“Comic-Con: Episode IV – A Fan’s Hope” (2011)
by A.J. Hakari
I think I’ve kept my geekiness fairly contained. Save for indulging in my love for all things film on the occasional podcast or right here, it’s pretty much just me in a room full of more copies of Dracula than I ever anticipated collecting. The only convention I ever attended was spent costumeless and watching obscure flicks, and it wasn’t as nearly as huge of a venue as San Diego’s legendary Comic-Con. But there are countless others out there for whom this event is the culmination of why they love what they love, and more power to them. There’s certainly room for debate about Comic-Con’s “purity,” but Morgan Spurlock’s new documentary about the whole schmear gives a human dimension to what may look on the outside to be an enormous, memorabilia-snatching mass.
Comic-Con: Episode IV – A Fan’s Hope (can’t wait for the prequel trilogy) takes place during the 2010 festivities. What grew from a small gathering that was lucky to reach over 100 attendees into Hollywood’s genre showroom is the place to be for a handful of individuals with their own objectives to fulfill. Some are cosplay enthusiasts who want to show off their craft, some are artists pulling for their big break into the business, and some are in it for the toys. One nervous young fellow plans on proposing to his girlfriend during the Kevin Smith panel but can’t find the time to break away and pick up his custom engagement ring. Interspersed throughout are interviews with the likes of Joss Whedon, Seth Green, Eli Roth, and many more, all of whom can’t say enough good things about the Comic-Con community and how being encouraged to nerd out made them the successes they are now.
If it weren’t obvious already, A Fan’s Hope doesn’t give you the hard-hitting expose on Comic-Con and geek culture that you’ve been dying to watch. There isn’t much gone over in the way of the event’s history, nor is there much light shed on its commercialization over the years. Spurlock feels skittish when it comes to bringing up any negative topics, like the ridiculously skewed ratio of dedicated artists, personable vendors, and like-minded folks having a chat to movie/video game studios taking over the joint just to shill their latest products. One of the film’s most interesting aspects — that of the diminishing comic book aspect of Comic-Con — is relegated to a side story that even Spurlock loses track of amidst the fray.

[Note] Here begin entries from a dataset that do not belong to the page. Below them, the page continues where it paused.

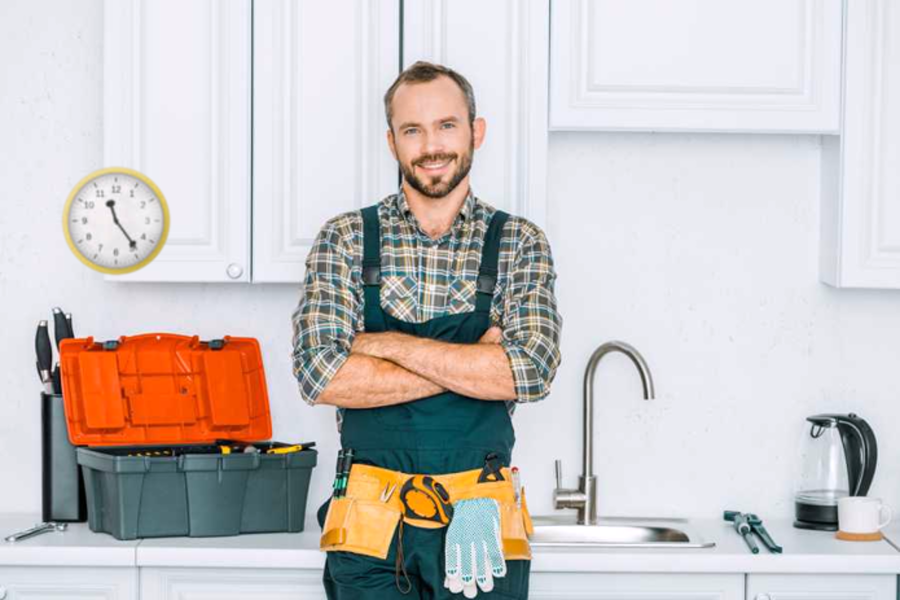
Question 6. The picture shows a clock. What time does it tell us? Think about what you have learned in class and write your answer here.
11:24
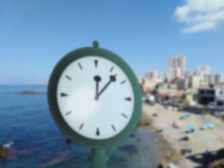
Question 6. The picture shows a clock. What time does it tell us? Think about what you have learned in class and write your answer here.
12:07
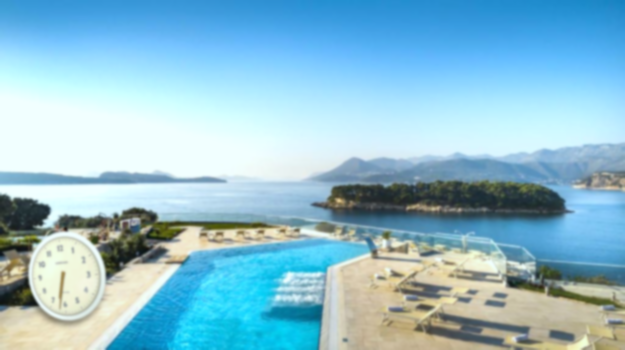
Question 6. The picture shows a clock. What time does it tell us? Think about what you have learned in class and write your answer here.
6:32
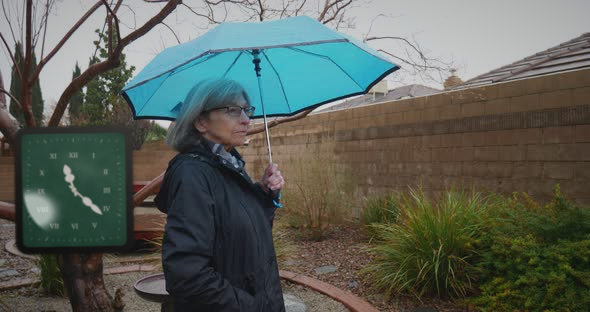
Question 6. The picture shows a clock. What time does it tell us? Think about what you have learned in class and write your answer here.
11:22
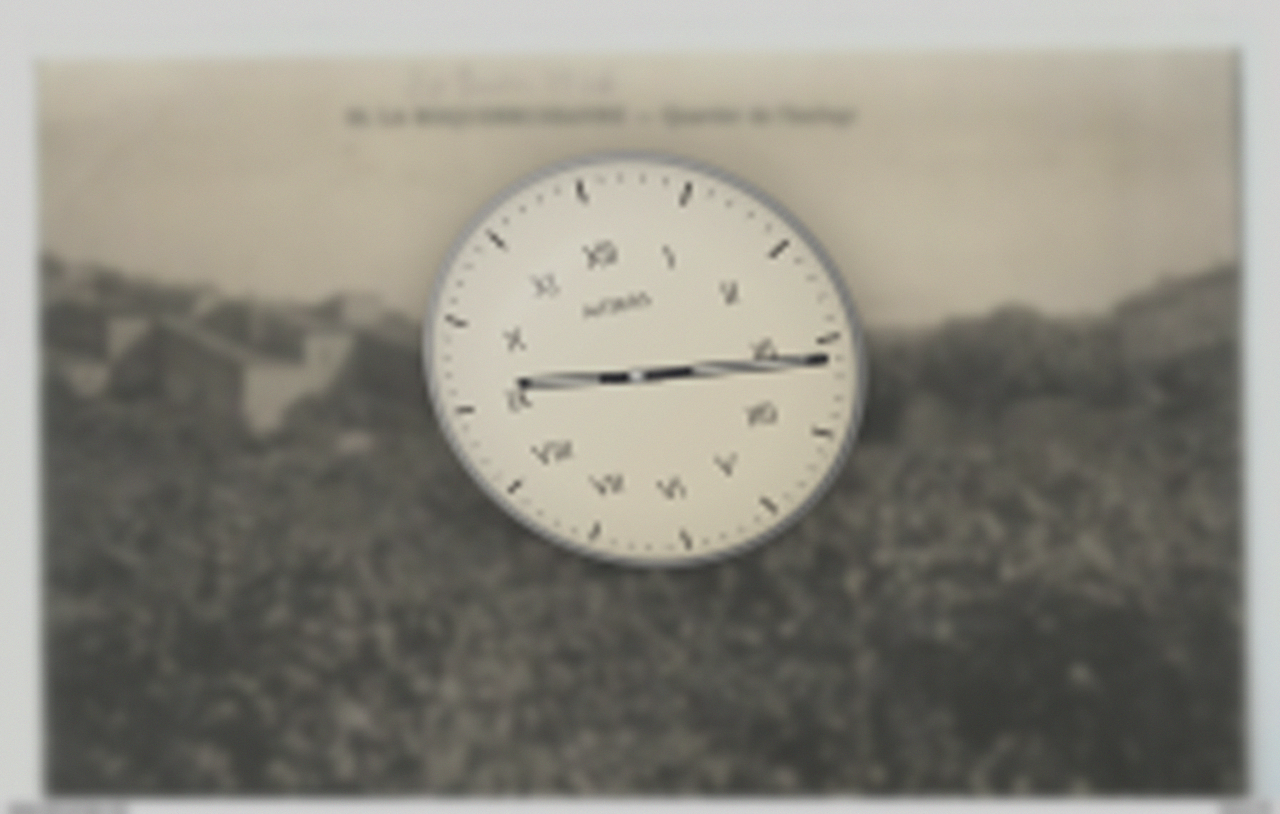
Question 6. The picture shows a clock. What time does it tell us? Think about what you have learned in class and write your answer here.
9:16
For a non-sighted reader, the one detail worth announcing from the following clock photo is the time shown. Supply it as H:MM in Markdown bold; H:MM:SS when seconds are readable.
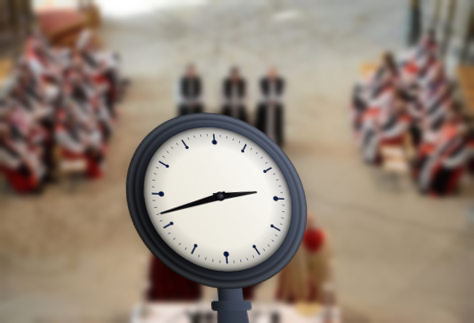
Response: **2:42**
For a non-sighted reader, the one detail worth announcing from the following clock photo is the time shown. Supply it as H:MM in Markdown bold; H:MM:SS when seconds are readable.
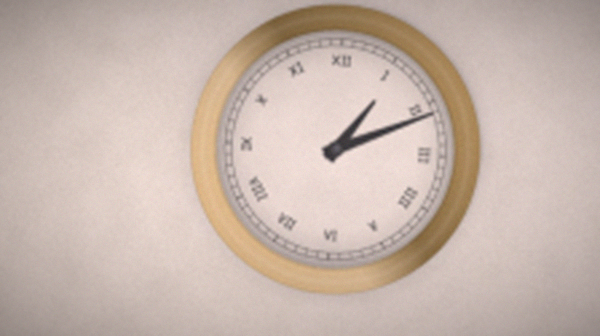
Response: **1:11**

But all that said, A Fan’s Hope has heart, and when it’s on, it’s on. As much of a fluff piece as the thing is, it feels genuine, and when there’s drama, you’re right there rooting for everything to turn out alright. You’re sweating bullets when the cosplayers experience a faulty alien head, while a dude races to get a prized Galactus figure, and as the Smith panel looms for our happy couple. Spurlock never looks down on his subjects and allows them all to have their say, creating an affectionate climate that makes the doco become that more engaging. Sure, Comic-Con attracts its share of posers and people less concerned with Green Lantern lore than with seeing Will Ferrell goof around, but Spurlock does an entertaining job of emphasizing how important the event is to some and what keeps them coming back for more.
Comic-Con: Episode IV – A Fan’s Hope may feature Spurlock working with kid gloves, but it’s no less worth a watch than his other stuff. It’s an easygoing glimpse into the weird world of nerd life for some and an affirmation for those dreaming of using their devotion to their respective interests to inspire others. Spurlock makes you feel like being a geek ain’t so bad after all, whether you own every She-Hulk toy known to man or not.